**Selected excerpt**
Agile requires a lot of skills. Agile Coaching demands even more. Each individual coach has specific talents, capabilities and passions. Similarly, superheroes have their special powers, areas of strength and weaknesses. Sure the Thing can break down a door, but Mr. Fantastic can slip his arm under and open it without damage or noise. Of course, if “It’s clobberin’ time!” then maybe the Thing is the right superhero for that situation. Superheroes work in challenging environments and often succeed by working with a team that has complementary talents. The same is true for Agile coaches – we can achieve more in a team with other coaches. In this post, I want to touch on the skills needed for Agile coaching and how this relates to learning and working in coaching teams.

**What to work on**
1. Transcribe the passage on Agile coaching between "Agile requires a" and "in coaching teams.", inclusive.
2. Go on with the passage about Agile coaching skills, picking up after its final sentence.
The material that follows is not required for any of this work.

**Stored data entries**
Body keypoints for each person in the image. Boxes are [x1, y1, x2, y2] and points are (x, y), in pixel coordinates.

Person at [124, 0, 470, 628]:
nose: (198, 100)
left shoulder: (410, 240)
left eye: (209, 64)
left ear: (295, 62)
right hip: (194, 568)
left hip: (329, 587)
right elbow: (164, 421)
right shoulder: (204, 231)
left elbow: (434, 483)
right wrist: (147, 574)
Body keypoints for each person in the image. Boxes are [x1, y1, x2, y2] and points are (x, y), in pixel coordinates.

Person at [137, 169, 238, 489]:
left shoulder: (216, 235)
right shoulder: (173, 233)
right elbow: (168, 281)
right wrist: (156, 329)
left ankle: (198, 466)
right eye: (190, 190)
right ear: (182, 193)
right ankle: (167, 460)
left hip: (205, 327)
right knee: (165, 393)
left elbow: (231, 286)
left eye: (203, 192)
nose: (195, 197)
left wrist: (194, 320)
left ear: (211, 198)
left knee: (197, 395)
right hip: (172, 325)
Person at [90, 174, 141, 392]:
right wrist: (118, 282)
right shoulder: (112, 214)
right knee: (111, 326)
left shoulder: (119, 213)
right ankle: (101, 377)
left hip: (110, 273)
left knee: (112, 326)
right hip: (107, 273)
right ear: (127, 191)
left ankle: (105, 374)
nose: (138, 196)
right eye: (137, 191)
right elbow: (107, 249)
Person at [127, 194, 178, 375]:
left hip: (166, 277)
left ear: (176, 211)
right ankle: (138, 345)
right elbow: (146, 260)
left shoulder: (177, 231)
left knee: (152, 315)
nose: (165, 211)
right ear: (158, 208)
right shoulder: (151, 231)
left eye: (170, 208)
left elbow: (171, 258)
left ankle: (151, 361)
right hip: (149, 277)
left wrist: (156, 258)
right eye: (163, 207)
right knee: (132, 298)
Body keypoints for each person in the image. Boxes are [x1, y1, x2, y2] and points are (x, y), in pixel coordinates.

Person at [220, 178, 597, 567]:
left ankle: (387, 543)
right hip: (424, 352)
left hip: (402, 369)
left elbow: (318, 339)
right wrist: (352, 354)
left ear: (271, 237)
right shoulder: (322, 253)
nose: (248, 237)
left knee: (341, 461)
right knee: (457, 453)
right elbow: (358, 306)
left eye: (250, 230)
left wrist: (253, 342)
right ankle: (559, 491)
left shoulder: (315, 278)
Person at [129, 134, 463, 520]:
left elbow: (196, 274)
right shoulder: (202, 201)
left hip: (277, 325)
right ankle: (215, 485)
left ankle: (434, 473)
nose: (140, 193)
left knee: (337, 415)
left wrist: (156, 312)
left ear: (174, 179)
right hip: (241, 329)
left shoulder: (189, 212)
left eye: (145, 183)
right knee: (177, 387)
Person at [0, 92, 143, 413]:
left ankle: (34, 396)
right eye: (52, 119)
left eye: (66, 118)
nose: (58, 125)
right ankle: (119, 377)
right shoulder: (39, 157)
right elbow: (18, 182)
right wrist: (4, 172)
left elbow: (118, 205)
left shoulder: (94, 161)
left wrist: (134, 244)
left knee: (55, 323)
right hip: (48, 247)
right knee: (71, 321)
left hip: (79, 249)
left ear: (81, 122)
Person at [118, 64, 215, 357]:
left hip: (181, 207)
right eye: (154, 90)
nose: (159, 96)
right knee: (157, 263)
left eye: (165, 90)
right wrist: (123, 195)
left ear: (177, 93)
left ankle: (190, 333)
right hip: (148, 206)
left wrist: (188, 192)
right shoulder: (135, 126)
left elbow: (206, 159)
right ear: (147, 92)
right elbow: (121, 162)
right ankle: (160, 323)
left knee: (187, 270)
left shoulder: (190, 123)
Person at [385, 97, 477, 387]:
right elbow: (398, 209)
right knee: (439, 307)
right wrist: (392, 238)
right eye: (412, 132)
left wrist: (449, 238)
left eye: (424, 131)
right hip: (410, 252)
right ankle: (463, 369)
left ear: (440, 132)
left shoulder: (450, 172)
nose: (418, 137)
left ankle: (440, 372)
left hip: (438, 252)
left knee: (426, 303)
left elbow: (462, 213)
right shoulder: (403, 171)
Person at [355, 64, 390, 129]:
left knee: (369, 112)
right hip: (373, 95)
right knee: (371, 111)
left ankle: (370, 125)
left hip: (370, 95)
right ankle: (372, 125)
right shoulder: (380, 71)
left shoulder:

**Per-task answers**
1.
Agile requires a lot of skills. Agile Coaching demands even more. Each individual coach has specific talents, capabilities and passions. Similarly, superheroes have their special powers, areas of strength and weaknesses. Sure the Thing can break down a door, but Mr. Fantastic can slip his arm under and open it without damage or noise. Of course, if “It’s clobberin’ time!” then maybe the Thing is the right superhero for that situation. Superheroes work in challenging environments and often succeed by working with a team that has complementary talents. The same is true for Agile coaches – we can achieve more in a team with other coaches. In this post, I want to touch on the skills needed for Agile coaching and how this relates to learning and working in coaching teams.

2.
Skills needed for Agile

The Agile Skills Project is the best reference that I know of. It breaks Agile skills into 7 competence areas: Business Value, Collaboration, Confidence, Product, Self Improvement, Supportive Culture, Technical Excellence. Each competence area has lots of definition (see MindMap). Phew! There’s a lot to know. I just finished my self-assessment (see below) and probably the biggest challenge for me is around how to rate myself around areas for which I am an expert, however, not currently practising (in last 30 days). So if you want to be strict, just shrink the figure – shape won’t change much. Overall, I am not 100% happy with this model. On the other hand there is not better.

Agile Skills for Coaches

Agile coaches are a mix of consultant, trainer, and coach. I do not know of a list of skills, so I’ll take a stab at it below. The astute reader will be aware that each of these is a profession in its own right.

Consultant

  • Systems Thinking
  • Root cause analysis
  • Client relationship management
  • Consultative Selling
  • Organizational Change Management
  • Navigating politics

Trainer

Coach

  • Listening
  • Effective Questions
  • Giving feedback
  • Group collaboration
  • Retrospectives
  • Personality models such as Myers Briggs
  • Psychology models such as NLP (Neuro Lingustic Programming)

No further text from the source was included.